**Your objective**
Find every line in the items below that contains the word "дальше" and copy each of those lines in full.
Segment Open
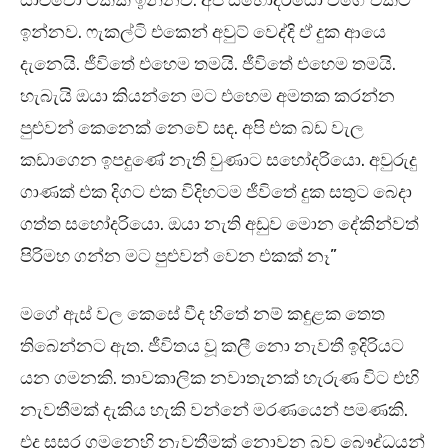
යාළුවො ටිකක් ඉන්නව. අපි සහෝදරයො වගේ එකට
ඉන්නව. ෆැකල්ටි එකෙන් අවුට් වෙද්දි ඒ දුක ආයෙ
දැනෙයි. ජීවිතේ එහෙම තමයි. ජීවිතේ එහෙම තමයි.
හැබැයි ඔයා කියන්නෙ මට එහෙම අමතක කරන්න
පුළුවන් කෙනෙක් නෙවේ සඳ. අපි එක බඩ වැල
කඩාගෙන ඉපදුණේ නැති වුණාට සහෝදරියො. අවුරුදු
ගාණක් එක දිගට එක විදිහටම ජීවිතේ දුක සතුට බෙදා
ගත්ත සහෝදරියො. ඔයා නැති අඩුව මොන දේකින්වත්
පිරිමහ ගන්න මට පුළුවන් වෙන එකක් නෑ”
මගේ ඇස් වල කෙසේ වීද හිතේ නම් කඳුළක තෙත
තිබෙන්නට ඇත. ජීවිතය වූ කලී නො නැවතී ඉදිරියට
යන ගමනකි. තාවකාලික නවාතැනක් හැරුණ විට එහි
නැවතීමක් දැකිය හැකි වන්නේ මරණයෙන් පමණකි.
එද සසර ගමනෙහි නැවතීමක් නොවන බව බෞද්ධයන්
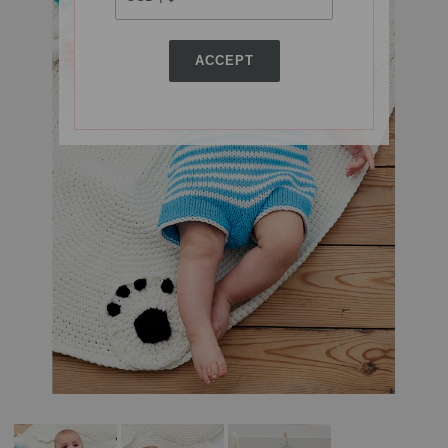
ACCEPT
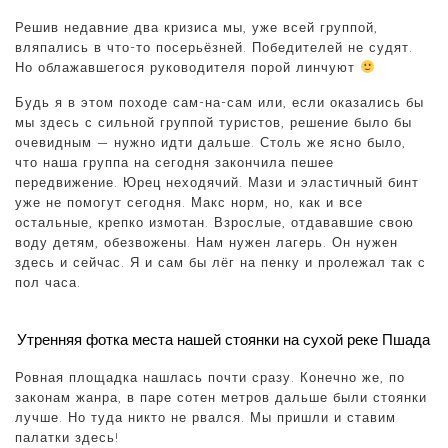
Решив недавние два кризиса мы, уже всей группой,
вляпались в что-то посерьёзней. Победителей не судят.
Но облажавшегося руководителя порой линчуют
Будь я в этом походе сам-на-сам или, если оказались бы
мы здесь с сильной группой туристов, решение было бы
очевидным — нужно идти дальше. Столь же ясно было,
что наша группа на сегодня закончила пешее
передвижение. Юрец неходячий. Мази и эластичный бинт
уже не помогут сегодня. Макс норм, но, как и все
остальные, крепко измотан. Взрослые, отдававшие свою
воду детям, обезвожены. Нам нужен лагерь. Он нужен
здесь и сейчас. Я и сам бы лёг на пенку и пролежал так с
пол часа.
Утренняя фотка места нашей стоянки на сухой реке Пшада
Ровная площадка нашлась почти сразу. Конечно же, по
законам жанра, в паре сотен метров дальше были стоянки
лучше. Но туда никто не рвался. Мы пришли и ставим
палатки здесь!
Segment Closed
**Response**
очевидным — нужно идти дальше. Столь же ясно было,
законам жанра, в паре сотен метров дальше были стоянки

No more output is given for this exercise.